Simultaneous High-Fidelity Single-Qubit Gates in a Spin Qubit Array

Abstract

Silicon spin qubits are a promising platform for scalable quantum computing due to their compatibility with industrial semiconductor fabrication and the recent scaling to multi-qubit devices. Control fidelities above the 99% fault-tolerant threshold are routinely achieved, but extending high-fidelity control to simultaneous multi-qubit operation remains a major challenge. We demonstrate high-fidelity, fully parallel control of five silicon spin qubits using a single shared microwave line. Using tailored control pulses, all qubits achieve primitive $\pi/2$ gate fidelities well above 99.99%, with some approaching 99.999%, exceeding previously reported fidelities in silicon spin qubits.
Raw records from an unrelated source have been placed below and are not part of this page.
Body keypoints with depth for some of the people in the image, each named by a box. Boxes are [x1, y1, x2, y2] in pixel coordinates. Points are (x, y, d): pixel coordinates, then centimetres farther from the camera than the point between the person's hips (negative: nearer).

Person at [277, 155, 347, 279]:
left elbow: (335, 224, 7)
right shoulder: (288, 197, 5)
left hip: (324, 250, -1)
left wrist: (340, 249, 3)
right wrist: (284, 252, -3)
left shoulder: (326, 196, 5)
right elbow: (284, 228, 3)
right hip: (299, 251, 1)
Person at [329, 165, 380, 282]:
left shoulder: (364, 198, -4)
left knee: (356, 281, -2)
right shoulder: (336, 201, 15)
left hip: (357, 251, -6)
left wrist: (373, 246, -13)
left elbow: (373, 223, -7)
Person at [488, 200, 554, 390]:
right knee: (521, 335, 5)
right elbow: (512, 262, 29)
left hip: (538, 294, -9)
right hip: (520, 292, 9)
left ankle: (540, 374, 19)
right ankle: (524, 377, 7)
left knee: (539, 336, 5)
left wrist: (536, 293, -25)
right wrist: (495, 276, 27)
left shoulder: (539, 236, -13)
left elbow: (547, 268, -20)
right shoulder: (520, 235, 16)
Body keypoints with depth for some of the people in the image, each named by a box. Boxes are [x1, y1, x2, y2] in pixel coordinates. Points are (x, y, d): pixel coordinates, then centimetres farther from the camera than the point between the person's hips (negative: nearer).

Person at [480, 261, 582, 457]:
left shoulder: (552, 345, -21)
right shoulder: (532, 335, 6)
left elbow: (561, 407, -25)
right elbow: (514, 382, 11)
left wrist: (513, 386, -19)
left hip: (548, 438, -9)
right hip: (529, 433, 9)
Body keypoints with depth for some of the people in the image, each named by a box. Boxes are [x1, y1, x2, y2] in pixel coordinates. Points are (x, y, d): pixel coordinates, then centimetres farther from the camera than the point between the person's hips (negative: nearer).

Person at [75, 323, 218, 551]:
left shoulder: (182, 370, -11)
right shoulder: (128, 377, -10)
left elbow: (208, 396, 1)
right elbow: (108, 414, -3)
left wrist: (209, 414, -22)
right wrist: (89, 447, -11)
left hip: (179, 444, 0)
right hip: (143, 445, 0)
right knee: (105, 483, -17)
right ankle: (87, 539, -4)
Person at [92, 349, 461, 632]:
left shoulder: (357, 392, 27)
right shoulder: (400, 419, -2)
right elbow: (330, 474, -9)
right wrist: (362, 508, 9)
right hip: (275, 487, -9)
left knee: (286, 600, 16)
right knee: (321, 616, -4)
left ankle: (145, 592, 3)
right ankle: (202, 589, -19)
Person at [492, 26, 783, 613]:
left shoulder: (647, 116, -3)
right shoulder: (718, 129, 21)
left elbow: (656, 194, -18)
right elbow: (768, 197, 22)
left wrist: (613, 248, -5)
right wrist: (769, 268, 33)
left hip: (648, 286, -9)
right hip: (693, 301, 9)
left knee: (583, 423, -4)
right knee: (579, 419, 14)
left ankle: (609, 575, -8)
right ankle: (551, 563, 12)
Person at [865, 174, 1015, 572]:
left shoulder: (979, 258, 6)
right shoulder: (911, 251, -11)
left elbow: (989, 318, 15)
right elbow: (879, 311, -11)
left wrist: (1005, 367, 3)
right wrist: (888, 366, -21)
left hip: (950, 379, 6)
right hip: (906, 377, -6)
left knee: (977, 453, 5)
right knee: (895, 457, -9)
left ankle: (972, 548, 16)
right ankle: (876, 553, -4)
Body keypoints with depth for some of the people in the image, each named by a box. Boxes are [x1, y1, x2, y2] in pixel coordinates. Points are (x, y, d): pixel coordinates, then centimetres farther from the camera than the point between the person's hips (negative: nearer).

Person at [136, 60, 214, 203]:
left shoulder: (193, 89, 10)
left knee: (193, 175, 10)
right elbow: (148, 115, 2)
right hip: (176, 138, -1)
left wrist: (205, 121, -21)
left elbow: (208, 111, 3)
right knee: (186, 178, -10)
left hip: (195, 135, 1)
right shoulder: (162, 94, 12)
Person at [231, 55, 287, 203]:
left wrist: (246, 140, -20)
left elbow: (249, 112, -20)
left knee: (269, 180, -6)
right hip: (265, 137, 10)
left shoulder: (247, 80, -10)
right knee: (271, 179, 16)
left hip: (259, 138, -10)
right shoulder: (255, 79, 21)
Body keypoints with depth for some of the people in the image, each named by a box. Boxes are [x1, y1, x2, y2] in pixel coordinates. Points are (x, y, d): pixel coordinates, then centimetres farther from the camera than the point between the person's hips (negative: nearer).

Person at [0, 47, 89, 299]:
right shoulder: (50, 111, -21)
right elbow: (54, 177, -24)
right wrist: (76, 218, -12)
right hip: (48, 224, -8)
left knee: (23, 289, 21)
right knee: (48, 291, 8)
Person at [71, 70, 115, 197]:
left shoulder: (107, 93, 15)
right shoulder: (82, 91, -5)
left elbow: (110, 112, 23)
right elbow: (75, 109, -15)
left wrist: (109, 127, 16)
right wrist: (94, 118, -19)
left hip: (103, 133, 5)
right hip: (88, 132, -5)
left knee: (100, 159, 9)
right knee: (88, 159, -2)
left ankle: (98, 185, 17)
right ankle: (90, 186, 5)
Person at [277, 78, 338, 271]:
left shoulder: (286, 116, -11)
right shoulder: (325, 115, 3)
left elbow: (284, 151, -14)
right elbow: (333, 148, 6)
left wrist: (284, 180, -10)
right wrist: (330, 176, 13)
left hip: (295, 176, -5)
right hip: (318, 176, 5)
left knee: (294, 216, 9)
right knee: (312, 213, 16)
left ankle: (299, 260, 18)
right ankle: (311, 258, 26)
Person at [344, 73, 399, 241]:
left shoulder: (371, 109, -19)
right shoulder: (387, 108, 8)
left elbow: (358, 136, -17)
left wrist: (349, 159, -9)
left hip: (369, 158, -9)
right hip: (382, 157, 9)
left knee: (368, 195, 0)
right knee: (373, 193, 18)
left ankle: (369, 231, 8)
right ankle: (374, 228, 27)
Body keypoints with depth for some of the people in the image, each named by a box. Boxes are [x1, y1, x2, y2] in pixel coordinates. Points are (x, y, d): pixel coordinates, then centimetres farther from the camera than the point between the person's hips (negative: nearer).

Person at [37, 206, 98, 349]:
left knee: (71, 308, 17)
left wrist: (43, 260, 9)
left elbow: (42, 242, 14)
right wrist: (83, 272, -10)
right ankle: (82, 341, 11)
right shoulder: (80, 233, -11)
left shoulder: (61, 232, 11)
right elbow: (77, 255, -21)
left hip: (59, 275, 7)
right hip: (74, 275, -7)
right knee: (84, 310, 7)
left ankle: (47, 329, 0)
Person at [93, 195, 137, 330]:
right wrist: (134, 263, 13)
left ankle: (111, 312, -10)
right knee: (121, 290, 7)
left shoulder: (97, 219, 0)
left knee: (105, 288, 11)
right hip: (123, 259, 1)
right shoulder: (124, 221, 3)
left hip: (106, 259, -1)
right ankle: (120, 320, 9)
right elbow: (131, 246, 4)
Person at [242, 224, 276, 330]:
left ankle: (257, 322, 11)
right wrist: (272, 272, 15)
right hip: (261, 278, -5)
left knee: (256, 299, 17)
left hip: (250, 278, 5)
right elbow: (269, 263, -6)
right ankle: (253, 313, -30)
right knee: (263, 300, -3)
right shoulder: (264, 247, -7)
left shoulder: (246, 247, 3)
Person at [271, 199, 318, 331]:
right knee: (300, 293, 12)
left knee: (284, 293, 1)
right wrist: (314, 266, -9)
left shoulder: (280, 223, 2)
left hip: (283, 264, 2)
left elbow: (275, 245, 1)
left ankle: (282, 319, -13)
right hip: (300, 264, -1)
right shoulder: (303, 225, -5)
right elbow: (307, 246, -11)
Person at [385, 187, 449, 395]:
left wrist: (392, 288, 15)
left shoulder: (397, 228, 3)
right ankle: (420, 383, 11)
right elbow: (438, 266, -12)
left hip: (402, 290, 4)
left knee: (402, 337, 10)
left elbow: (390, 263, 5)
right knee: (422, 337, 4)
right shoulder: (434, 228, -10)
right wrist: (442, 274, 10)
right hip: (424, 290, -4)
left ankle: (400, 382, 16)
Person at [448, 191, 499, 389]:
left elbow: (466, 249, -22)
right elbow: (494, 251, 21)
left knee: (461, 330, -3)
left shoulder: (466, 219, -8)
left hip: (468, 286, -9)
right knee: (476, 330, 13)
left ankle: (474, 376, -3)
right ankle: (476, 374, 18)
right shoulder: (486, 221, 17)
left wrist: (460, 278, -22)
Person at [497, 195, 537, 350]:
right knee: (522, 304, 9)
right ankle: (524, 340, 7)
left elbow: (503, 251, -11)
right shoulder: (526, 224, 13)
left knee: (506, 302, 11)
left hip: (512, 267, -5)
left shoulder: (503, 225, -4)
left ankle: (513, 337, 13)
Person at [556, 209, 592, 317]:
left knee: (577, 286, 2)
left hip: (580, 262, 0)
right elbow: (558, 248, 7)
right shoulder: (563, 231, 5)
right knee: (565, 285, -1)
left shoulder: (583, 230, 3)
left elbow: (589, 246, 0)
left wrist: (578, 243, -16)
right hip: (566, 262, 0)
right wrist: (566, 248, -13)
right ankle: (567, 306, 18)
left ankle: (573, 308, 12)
These fidelities are mostly preserved during simultaneous operation of up to three qubits, and remain at the practical fault-tolerant threshold of 99.9% even during fully parallel five-qubit operation. This performance is enabled by a calibration scheme that compensates drive-induced phase shifts using only pairwise calibrations, scaling quadratically with qubit number and avoiding exponential overhead. By reducing the number of impedance-controlled microwave lines, our approach addresses a key architectural bottleneck and offers a scalable control strategy for high-fidelity operation in large spin qubit arrays.